* GIVEN TEXT *

"Consider $f:[a,b]\rightarrow\mathbb{R}$ of class $C^1$, limited, such that $f(x)\neq 0$ for all $a\leq x\leq b$. After this, consider the revolution surface by turning graphic of $f$ around the $x$ axis. Call this surface by $S$.

Show that for any $R>0$ there is a bijection preserving the areas between $S$ and a cylinder which basis is a circle with radius $R$ and height $H$, such that the area of $S$ is equal to $2\pi RH$."

I know that the cylindrical projection(from a sphere to a cylinder) gives me a bijection preserving areas, so I tried to construct a bijection from $S$ to some sphere and a bijection between two cilinders, then composing this bijections I would have the bijection of the problem. But constructing a bijection from $S$ to a sphere is being pretty hard. I'm starting to think this is not good.

I need some help here, thank you!

• You haven't told us what $\operatorname{f}$ is! – Fly by Night Apr 29 '13 at 17:38
• is any $C^1$ function, going from $[a,b]$ to $\mathbb{R}$, probably you must consider $f$ limited. – diff_math Apr 29 '13 at 17:40
• You said "...such that $f(x)$..." in your post. I assumed you'd missed something. What is the condition on $f$? – Fly by Night Apr 29 '13 at 17:41
• true, I forgot this part, its fixed now. – diff_math Apr 29 '13 at 17:42
• I believe your first step would be to find the area of revolution, no? – Mark Ping May 1 '13 at 4:01

For a start, you might think about making a projection between two such cylinders, one with radius $R$ and height $H$ and another with radius $R'$ and height $H'=H\frac R{R'}$ These two cylinders satisfy the hypotheses of your problem. Clearly you need to stretch in one axis by the same amount as you compress in the other.
For the more general case, you do the same thing, but the amount you stretch depends on the local radius, which is $f(x)$

* TASK TO CARRY OUT *
Print the portion of the surface-of-revolution thread that opens with the words containing "For a start, you" and closes with "in the other.". The records play no part in this exercise.

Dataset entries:
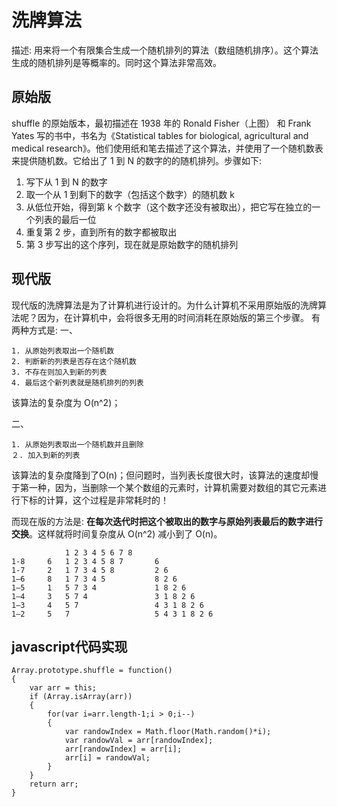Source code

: # 洗牌算法

描述: 用来将一个有限集合生成一个随机排列的算法（数组随机排序）。这个算法生成的随机排列是等概率的。同时这个算法非常高效。

## 原始版

shuffle 的原始版本，最初描述在 1938 年的 Ronald Fisher（上图） 和 Frank Yates 写的书中，书名为《Statistical tables for biological, agricultural and medical research》。他们使用纸和笔去描述了这个算法，并使用了一个随机数表来提供随机数。它给出了 1 到 N 的数字的的随机排列。步骤如下:

1. 写下从 1 到 N 的数字
2. 取一个从 1 到剩下的数字（包括这个数字）的随机数 k
3. 从低位开始，得到第 k 个数字（这个数字还没有被取出），把它写在独立的一个列表的最后一位
4. 重复第 2 步，直到所有的数字都被取出
5. 第 3 步写出的这个序列，现在就是原始数字的随机排列

## 现代版

现代版的洗牌算法是为了计算机进行设计的。为什么计算机不采用原始版的洗牌算法呢？因为，在计算机中，会将很多无用的时间消耗在原始版的第三个步骤。
有两种方式是:
一、

    1. 从原始列表取出一个随机数
    2. 判断新的列表是否存在这个随机数
    3. 不存在则加入到新的列表
    4. 最后这个新列表就是随机排列的列表
该算法的复杂度为 O(n^2)；

二、

    1. 从原始列表取出一个随机数并且删除
    ２. 加入到新的列表
该算法的复杂度降到了O(n)；但问题时，当列表长度很大时，该算法的速度却慢于第一种，因为，当删除一个某个数组的元素时，计算机需要对数组的其它元素进行下标的计算，这个过程是非常耗时的！

而现在版的方法是:
**在每次迭代时把这个被取出的数字与原始列表最后的数字进行交换**。这样就将时间复杂度从 O(n^2) 减小到了 O(n)。


                1 2 3 4 5 6 7 8
    1-8     6   1 2 3 4 5 8 7       6
    1-7     2   1 7 3 4 5 8         2 6
    1–6     8   1 7 3 4 5           8 2 6
    1–5     1   5 7 3 4	            1 8 2 6
    1–4     3   5 7 4               3 1 8 2 6
    1–3     4   5 7                 4 3 1 8 2 6
    1–2     5   7                   5 4 3 1 8 2 6


## javascript代码实现

    Array.prototype.shuffle = function()
    {
        var arr = this;
        if (Array.isArray(arr))
        {
            for(var i=arr.length-1;i > 0;i--)
            {
                var randowIndex = Math.floor(Math.random()*i);
                var randowVal = arr[randowIndex];
                arr[randowIndex] = arr[i];
                arr[i] = randowVal;
            }
        }
        return arr;
    }

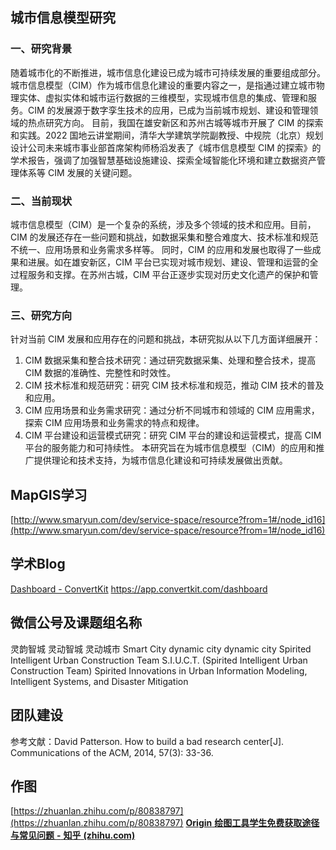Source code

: ## 城市信息模型研究
### 一、研究背景
随着城市化的不断推进，城市信息化建设已成为城市可持续发展的重要组成部分。城市信息模型（CIM）作为城市信息化建设的重要内容之一，是指通过建立城市物理实体、虚拟实体和城市运行数据的三维模型，实现城市信息的集成、管理和服务。CIM 的发展源于数字孪生技术的应用，已成为当前城市规划、建设和管理领域的热点研究方向。
目前，我国在雄安新区和苏州古城等城市开展了 CIM 的探索和实践。2022 国地云讲堂期间，清华大学建筑学院副教授、中规院（北京）规划设计公司未来城市事业部首席架构师杨滔发表了《城市信息模型 CIM 的探索》的学术报告，强调了加强智慧基础设施建设、探索全域智能化环境和建立数据资产管理体系等 CIM 发展的关键问题。
### 二、当前现状
城市信息模型（CIM）是一个复杂的系统，涉及多个领域的技术和应用。目前，CIM 的发展还存在一些问题和挑战，如数据采集和整合难度大、技术标准和规范不统一、应用场景和业务需求多样等。
同时，CIM 的应用和发展也取得了一些成果和进展。如在雄安新区，CIM 平台已实现对城市规划、建设、管理和运营的全过程服务和支撑。在苏州古城，CIM 平台正逐步实现对历史文化遗产的保护和管理。
### 三、研究方向
针对当前 CIM 发展和应用存在的问题和挑战，本研究拟从以下几方面详细展开：
1. CIM 数据采集和整合技术研究：通过研究数据采集、处理和整合技术，提高 CIM 数据的准确性、完整性和时效性。
2. CIM 技术标准和规范研究：研究 CIM 技术标准和规范，推动 CIM 技术的普及和应用。
3. CIM 应用场景和业务需求研究：通过分析不同城市和领域的 CIM 应用需求，探索 CIM 应用场景和业务需求的特点和规律。
4. CIM 平台建设和运营模式研究：研究 CIM 平台的建设和运营模式，提高 CIM 平台的服务能力和可持续性。
本研究旨在为城市信息模型（CIM）的应用和推广提供理论和技术支持，为城市信息化建设和可持续发展做出贡献。
## MapGIS学习
[http://www.smaryun.com/dev/service-space/resource?from=1#/node_id16](http://www.smaryun.com/dev/service-space/resource?from=1#/node_id16)
## 学术Blog
[Dashboard - ConvertKit](https://app.convertkit.com/dashboard)
https://app.convertkit.com/dashboard
## 微信公号及课题组名称
灵韵智城
灵动智城
灵动城市
Smart City dynamic city
dynamic city
Spirited Intelligent Urban Construction Team
S.I.U.C.T. (Spirited Intelligent Urban Construction Team)
Spirited Innovations in Urban Information Modeling, Intelligent Systems, and Disaster Mitigation
## 团队建设
参考文献：David Patterson. How to build a bad research center[J]. Communications of the ACM, 2014, 57(3): 33-36.
## 作图
[https://zhuanlan.zhihu.com/p/80838797](https://zhuanlan.zhihu.com/p/80838797)
[**Origin** **绘图工具学生免费获取途径与常见问题** **-** **知乎** **(zhihu.com)**](https://zhuanlan.zhihu.com/p/80838797)
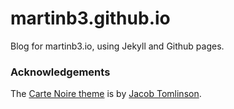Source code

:# martinb3.github.io

Blog for martinb3.io, using Jekyll and Github pages.


### Acknowledgements

The [Carte Noire theme](https://github.com/jacobtomlinson/carte-noire) is by [Jacob Tomlinson](http://www.jacobtomlinson.co.uk/).
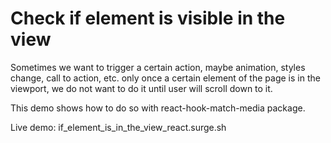 # Check if element is visible in the view

Sometimes we want to trigger a certain action, maybe animation, styles change, call to action, etc. only once a certain element of the page is in the viewport, we do not want to do it until user will scroll down to it. 

This demo shows how to do so with react-hook-match-media package.

Live demo: if_element_is_in_the_view_react.surge.sh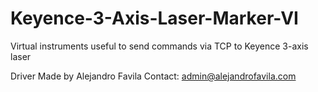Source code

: # Keyence-3-Axis-Laser-Marker-VI
Virtual instruments useful to send commands via TCP to Keyence 3-axis laser  

Driver Made by Alejandro Favila 
Contact: admin@alejandrofavila.com
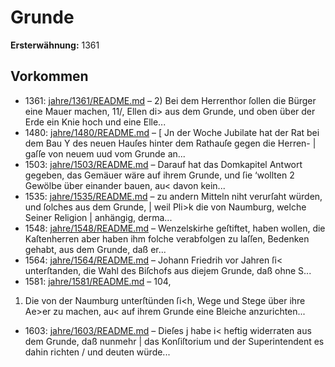 # Grunde

**Ersterwähnung:** 1361

## Vorkommen
- 1361: [jahre/1361/README.md](../jahre/1361/README.md) – 2) Bei dem Herrenthor ſollen die Bürger eine Mauer
machen, 11/, Ellen di> aus dem Grunde, und oben über
der Erde ein Knie hoch und eine Elle...
- 1480: [jahre/1480/README.md](../jahre/1480/README.md) – [ Jn der Woche Jubilate hat der Rat bei dem Bau
Y des neuen Hauſes hinter dem Rathauſe gegen die Herren-
| gaſſe von neuem uud vom Grunde an...
- 1503: [jahre/1503/README.md](../jahre/1503/README.md) – Darauf hat das Domkapitel Antwort
gegeben, das Gemäuer wäre auf ihrem Grunde, und ſie
‘wollten 2 Gewölbe über einander bauen, au< davon
kein...
- 1535: [jahre/1535/README.md](../jahre/1535/README.md) – zu andern Mitteln
niht verurſaht würden, und ſolches aus dem Grunde, |
weil Pli>k die von Naumburg, welche Seiner Religion |
anhängig, derma...
- 1548: [jahre/1548/README.md](../jahre/1548/README.md) – Wenzelskirhe geſtiftet,
haben wollen, die Kaſtenherren aber haben ihm folche
verabfolgen zu laſſen, Bedenken gehabt, aus dem Grunde,
daß er...
- 1564: [jahre/1564/README.md](../jahre/1564/README.md) – Johann
Friedrih vor Jahren ſi< unterſtanden, die Wahl des
Biſchofs aus diejem Grunde, daß ohne S...
- 1581: [jahre/1581/README.md](../jahre/1581/README.md) – 104,

1) Die von der Naumburg unterſtünden ſi<h, Wege
und Stege über ihre Ae>er zu machen, au< auf ihrem
Grunde eine Bleiche anzurichten...
- 1603: [jahre/1603/README.md](../jahre/1603/README.md) – Dieſes j
habe i< heftig widerraten aus dem Grunde, daß nunmehr |
das Konſiſtorium und der Superintendent es dahin richten /
und deuten würde...
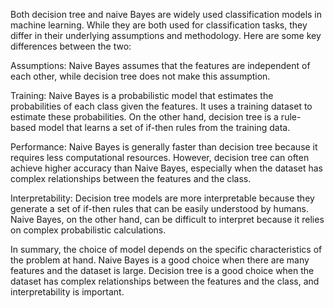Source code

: Both decision tree and naive Bayes are widely used classification models in machine learning. While they are both used for classification tasks, they differ in their underlying assumptions and methodology. Here are some key differences between the two:

Assumptions: Naive Bayes assumes that the features are independent of each other, while decision tree does not make this assumption.

Training: Naive Bayes is a probabilistic model that estimates the probabilities of each class given the features. It uses a training dataset to estimate these probabilities. On the other hand, decision tree is a rule-based model that learns a set of if-then rules from the training data.

Performance: Naive Bayes is generally faster than decision tree because it requires less computational resources. However, decision tree can often achieve higher accuracy than Naive Bayes, especially when the dataset has complex relationships between the features and the class.

Interpretability: Decision tree models are more interpretable because they generate a set of if-then rules that can be easily understood by humans. Naive Bayes, on the other hand, can be difficult to interpret because it relies on complex probabilistic calculations.

In summary, the choice of model depends on the specific characteristics of the problem at hand. Naive Bayes is a good choice when there are many features and the dataset is large. Decision tree is a good choice when the dataset has complex relationships between the features and the class, and interpretability is important.




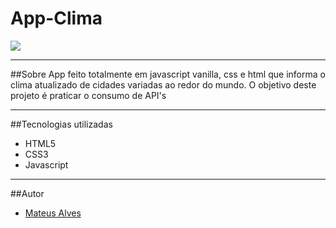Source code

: # App-Clima

![](.Capturar.PNG)

---
##Sobre
App feito totalmente em javascript vanilla, css e html que informa o clima atualizado de cidades variadas ao redor do mundo.
O objetivo deste projeto é praticar o consumo de API's

---
##Tecnologias utilizadas
- HTML5
- CSS3
- Javascript

---
##Autor
- [Mateus Alves](https://github.com/MateusAlves595)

* ANSWER SECTION *
For a start, you might think about making a projection between two such cylinders, one with radius $R$ and height $H$ and another with radius $R'$ and height $H'=H\frac R{R'}$ These two cylinders satisfy the hypotheses of your problem. Clearly you need to stretch in one axis by the same amount as you compress in the other.